Either via adb shell, or a mouse via USB-OTG

found this, thanks, didnt know about this

https://twrp.me/faq/openrecoveryscript.html

 

[Pix12]

Oh nice! I'll try it later today!

 

[krsmit0]

first one worked fine. second seemed to go ok but i cant get back in with adb. device unauthorized. i went through the process again to get back to recovery and i copied the adb_keys from the one that worked to the other one. permissions and ownership are the same, but it still says unauthorized. i also dont get the prompt to allow connection on the stick itself. i have connected with this stick through adb before this.

UPDATE: Factory reset didnt bring back the adb debug prompt. but an update did. I was on an older version.

 

[k4y0z]

first one worked fine. second seemed to go ok but i cant get back in with adb. device unauthorized. i went through the process again to get back to recovery and i copied the adb_keys from the one that worked to the other one. permissions and ownership are the same, but it still says unauthorized. i also dont get the prompt to allow connection on the stick itself. i have connected with this stick through adb before this.

Mhh, what Firmware are you on?
Does it still boot normally?
Have you tried adb both over network and USB?
Can you make sure, adb is enabled in developer settings?
If that doesn't help could you try factory reset?

 

[krsmit0]

Either via adb shell, or a mouse via USB-OTG

Mhh, what Firmware are you on?
Does it still boot normally?
Have you tried adb both over network and USB?
Can you make sure, adb is enabled in developer settings?
If that doesn't help could you try factory reset?

it took an update to resolve it. factory reset didnt work. i was not getting the adb authorization prompt so i couldnt boot to recovery. i have it back up and running.

 

[k4y0z]

it took an update to resolve it. factory reset didnt work. i was not getting the adb authorization prompt so i couldnt boot to recovery. i have it back up and running.

fastboot-step flashes the 5.2.6.8 boot.img, maybe that was causing an issue with older firmware.
Glad you got it solved.

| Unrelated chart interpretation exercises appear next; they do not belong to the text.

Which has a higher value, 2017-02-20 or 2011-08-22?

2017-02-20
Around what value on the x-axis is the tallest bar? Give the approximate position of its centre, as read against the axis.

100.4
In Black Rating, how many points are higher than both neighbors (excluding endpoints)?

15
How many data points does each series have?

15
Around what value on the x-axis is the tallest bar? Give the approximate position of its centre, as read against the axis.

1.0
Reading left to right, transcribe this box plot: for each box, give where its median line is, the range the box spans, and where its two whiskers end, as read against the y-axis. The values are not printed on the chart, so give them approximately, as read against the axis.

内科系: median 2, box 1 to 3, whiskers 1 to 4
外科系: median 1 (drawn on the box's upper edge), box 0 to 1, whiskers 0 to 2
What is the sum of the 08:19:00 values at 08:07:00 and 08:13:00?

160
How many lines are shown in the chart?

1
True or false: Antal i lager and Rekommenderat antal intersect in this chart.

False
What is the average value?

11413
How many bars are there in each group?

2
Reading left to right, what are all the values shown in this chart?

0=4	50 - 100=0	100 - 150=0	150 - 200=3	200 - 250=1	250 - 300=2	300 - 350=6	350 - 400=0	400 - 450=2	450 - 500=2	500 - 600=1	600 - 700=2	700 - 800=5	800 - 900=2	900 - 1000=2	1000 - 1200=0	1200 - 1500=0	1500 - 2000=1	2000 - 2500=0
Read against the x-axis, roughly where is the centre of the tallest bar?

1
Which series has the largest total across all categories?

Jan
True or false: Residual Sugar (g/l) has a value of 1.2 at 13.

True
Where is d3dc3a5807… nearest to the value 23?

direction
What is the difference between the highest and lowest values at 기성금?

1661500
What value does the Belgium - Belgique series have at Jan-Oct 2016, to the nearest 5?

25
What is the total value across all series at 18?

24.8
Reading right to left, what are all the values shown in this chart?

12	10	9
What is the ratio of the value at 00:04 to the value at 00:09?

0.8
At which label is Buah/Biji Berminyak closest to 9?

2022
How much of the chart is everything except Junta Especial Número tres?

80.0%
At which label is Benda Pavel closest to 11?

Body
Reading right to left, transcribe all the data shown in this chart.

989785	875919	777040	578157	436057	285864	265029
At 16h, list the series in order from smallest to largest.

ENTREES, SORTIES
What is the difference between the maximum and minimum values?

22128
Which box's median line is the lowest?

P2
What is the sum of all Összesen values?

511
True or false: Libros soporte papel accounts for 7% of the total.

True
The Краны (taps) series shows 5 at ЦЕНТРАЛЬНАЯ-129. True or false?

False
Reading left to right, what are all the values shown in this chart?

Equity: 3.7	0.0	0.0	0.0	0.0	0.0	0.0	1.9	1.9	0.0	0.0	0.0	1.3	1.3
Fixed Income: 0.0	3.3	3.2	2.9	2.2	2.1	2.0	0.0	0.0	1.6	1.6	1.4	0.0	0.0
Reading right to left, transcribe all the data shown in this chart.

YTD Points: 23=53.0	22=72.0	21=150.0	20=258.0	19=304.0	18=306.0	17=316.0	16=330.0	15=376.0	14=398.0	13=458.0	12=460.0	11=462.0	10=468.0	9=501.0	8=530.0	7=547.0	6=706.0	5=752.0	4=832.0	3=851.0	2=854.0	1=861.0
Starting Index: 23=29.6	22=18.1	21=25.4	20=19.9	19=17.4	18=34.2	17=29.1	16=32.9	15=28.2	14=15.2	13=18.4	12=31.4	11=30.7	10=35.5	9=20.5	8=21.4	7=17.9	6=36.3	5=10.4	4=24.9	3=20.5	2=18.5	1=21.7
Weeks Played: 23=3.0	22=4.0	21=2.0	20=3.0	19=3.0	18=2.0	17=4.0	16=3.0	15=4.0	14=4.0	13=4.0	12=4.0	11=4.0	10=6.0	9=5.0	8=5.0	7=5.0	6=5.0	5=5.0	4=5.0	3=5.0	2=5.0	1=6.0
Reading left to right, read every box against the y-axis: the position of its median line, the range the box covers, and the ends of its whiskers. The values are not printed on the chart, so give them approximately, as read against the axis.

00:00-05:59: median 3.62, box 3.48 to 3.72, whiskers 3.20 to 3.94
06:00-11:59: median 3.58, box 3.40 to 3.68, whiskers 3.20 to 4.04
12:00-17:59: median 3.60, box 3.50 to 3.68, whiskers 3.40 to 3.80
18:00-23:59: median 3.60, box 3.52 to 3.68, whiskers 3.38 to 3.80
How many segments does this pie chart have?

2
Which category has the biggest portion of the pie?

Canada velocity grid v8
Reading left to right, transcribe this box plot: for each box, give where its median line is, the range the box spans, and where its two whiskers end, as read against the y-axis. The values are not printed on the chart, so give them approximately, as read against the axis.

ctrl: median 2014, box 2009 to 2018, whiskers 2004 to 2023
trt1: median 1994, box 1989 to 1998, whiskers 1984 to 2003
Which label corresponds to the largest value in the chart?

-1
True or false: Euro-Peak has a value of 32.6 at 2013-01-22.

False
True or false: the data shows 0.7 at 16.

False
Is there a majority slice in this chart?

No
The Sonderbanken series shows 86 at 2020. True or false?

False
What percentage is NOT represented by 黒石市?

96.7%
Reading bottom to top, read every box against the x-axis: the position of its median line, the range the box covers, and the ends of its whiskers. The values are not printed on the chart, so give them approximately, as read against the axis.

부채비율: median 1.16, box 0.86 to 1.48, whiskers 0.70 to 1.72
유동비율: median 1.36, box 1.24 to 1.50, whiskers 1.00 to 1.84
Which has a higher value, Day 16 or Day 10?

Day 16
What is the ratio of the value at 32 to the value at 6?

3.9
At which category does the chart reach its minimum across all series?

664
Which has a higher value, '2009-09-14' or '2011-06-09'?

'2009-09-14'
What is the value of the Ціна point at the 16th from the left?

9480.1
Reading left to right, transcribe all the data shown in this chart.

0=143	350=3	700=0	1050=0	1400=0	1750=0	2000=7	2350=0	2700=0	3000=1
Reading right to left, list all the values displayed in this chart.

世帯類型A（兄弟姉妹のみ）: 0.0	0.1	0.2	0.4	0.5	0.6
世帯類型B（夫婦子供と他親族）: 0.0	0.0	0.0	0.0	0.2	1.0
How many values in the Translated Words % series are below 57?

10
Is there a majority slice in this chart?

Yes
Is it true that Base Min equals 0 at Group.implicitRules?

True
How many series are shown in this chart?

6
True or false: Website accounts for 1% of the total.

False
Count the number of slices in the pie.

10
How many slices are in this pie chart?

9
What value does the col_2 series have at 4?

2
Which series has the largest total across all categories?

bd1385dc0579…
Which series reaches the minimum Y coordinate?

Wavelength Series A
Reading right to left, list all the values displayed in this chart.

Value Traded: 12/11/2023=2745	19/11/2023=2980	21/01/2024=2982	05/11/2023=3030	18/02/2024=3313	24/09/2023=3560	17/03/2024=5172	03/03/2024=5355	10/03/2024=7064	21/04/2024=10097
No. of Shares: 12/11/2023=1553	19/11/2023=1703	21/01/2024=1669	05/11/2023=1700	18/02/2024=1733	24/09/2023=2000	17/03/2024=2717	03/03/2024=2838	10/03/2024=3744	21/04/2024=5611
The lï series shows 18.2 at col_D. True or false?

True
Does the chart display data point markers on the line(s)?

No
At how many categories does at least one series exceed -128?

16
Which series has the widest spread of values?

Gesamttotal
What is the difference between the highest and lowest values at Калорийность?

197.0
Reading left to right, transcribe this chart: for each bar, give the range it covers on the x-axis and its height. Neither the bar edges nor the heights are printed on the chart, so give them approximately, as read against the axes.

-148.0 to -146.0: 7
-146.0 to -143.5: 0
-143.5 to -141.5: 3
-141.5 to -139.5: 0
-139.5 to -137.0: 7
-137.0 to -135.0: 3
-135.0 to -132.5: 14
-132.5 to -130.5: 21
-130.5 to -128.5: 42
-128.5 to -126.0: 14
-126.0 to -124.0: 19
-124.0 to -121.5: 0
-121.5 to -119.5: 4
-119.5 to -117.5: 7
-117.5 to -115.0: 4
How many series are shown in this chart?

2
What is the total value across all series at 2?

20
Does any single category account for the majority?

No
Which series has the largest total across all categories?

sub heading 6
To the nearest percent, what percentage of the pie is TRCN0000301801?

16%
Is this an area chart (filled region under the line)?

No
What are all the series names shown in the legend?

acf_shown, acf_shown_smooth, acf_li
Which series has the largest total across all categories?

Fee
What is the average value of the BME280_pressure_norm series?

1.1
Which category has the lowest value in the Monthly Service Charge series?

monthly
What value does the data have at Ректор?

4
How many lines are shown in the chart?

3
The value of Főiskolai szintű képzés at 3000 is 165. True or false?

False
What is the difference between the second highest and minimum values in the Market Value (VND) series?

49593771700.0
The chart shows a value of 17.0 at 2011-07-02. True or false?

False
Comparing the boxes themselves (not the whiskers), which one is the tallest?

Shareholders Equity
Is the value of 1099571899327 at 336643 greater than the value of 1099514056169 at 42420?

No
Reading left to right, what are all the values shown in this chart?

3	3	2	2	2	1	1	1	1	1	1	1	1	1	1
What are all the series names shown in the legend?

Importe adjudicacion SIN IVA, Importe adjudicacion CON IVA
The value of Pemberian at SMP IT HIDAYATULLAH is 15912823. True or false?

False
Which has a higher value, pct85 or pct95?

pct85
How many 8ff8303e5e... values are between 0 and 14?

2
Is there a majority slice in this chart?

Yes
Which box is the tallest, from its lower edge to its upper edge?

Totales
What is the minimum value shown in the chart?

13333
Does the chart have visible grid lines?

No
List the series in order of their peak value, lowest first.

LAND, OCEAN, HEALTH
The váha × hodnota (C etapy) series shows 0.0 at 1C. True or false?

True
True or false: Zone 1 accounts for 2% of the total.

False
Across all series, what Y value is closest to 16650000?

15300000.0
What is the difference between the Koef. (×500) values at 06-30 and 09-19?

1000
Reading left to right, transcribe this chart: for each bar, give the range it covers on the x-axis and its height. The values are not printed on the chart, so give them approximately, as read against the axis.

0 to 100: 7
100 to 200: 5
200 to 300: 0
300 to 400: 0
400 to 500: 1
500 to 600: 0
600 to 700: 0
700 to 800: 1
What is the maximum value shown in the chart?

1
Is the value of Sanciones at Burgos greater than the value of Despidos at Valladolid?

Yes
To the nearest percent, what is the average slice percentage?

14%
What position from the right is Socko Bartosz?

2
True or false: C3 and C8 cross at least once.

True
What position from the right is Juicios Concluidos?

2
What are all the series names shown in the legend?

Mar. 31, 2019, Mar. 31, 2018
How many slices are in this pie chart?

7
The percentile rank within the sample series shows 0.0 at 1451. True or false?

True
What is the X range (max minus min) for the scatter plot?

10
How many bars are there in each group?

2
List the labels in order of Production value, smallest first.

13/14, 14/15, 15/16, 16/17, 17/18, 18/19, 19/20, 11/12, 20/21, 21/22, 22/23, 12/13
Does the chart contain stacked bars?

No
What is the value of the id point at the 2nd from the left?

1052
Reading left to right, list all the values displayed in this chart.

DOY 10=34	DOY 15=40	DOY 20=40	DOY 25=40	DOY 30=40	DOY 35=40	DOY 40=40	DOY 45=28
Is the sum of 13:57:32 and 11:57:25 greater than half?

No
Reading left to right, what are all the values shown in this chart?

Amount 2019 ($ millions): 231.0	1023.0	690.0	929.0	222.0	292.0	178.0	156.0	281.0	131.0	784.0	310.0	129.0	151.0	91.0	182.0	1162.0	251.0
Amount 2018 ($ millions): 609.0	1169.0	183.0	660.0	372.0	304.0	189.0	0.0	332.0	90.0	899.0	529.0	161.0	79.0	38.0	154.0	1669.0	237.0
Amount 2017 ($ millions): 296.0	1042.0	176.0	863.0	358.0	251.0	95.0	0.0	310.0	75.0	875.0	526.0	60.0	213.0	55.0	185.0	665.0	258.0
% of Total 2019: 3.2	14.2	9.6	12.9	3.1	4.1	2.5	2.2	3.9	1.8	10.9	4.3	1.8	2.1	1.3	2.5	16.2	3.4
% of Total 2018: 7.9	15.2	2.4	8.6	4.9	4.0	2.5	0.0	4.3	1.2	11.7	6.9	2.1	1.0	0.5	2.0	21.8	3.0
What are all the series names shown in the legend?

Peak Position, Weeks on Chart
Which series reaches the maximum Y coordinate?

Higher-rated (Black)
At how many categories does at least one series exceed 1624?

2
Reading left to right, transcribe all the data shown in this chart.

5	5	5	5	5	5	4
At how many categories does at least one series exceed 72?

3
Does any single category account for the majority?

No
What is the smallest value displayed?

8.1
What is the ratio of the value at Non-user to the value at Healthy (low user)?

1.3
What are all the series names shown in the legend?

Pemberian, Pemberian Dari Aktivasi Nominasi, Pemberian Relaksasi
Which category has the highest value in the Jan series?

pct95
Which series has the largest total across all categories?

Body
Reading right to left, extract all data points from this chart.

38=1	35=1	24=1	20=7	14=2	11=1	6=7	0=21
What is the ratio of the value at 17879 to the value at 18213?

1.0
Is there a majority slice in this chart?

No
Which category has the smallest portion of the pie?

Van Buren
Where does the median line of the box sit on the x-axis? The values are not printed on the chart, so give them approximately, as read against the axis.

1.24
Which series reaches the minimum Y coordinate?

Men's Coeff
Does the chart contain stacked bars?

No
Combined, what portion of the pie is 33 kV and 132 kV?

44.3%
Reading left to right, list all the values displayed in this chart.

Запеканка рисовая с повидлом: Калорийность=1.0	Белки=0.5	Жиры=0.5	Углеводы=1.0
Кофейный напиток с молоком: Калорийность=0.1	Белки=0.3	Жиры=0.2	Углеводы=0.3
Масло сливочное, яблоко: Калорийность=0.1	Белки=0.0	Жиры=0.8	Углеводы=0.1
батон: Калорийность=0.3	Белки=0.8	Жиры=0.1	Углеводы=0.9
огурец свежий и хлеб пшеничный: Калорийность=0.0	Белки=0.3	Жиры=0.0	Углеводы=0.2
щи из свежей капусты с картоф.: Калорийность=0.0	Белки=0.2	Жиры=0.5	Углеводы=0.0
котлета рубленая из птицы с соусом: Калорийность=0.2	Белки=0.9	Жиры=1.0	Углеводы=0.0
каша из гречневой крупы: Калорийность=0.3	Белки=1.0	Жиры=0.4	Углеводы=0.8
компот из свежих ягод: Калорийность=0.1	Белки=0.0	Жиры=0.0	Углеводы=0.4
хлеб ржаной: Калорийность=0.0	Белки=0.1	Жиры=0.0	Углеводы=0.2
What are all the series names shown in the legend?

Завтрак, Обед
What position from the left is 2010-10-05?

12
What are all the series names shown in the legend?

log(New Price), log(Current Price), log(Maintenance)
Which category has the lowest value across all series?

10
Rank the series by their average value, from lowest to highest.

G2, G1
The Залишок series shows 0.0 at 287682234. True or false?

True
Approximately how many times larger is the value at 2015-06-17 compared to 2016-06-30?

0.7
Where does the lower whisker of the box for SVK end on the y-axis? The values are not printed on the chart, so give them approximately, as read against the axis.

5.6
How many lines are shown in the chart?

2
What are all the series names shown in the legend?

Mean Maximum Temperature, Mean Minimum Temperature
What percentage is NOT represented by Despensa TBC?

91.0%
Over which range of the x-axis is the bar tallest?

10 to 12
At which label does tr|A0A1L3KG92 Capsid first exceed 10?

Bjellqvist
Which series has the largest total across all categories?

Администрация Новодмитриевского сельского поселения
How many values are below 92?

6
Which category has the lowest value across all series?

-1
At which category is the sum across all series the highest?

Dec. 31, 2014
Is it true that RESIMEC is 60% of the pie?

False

Now we also know updates are working fine (Allthough disabling OTA might not be the worst idea)

 

[AFTVnews.com]

The photo has the points labeled but doesn't specify what gets shorted. Are you supposed to short CLK to GND?

 

[k4y0z]

The photo has the points labeled but doesn't specify what gets shorted. Are you supposed to short CLK to GND?

Yes, exactly.
I have updated the OP.

 

[xenyz]

Wow, nice one @k4y0z. I'm so happy this little device can now have an unlocked bootloader; it's going to open up many possibilities on a device that is so inexpensive.

 

[narvaeztiamson]

My Firestick 4k bootloops

Sir i have a serious problem with my Firestick 4k. I experimented to sideload google play services on my FS 4k and it installed successfully. But when i restart my device it bootloops on and on to Firestick logo. Any solution sir? Damn i must have not do that. Please sir help me. I think i must hard reset the Firestick 4k but how?

 

[Chillalil]

Will the Playing with Fire pack work without any changes?

 

[LLStarks]

Any chance a similar exploit can be done on the 1st gen stick (montoya)?

 

[rbox]

Yes, exactly.
I have updated the OP.

It looks like there is a test point attached to the trace that looks like it's going to what's labeled as CLK. Is that what you can use to short, or do you have to short the thing you are pointing to?

Have you modified anything, or is this the stock stuff that the original exploit used? Are these .bin files what I would get if I were to compile everything from the github?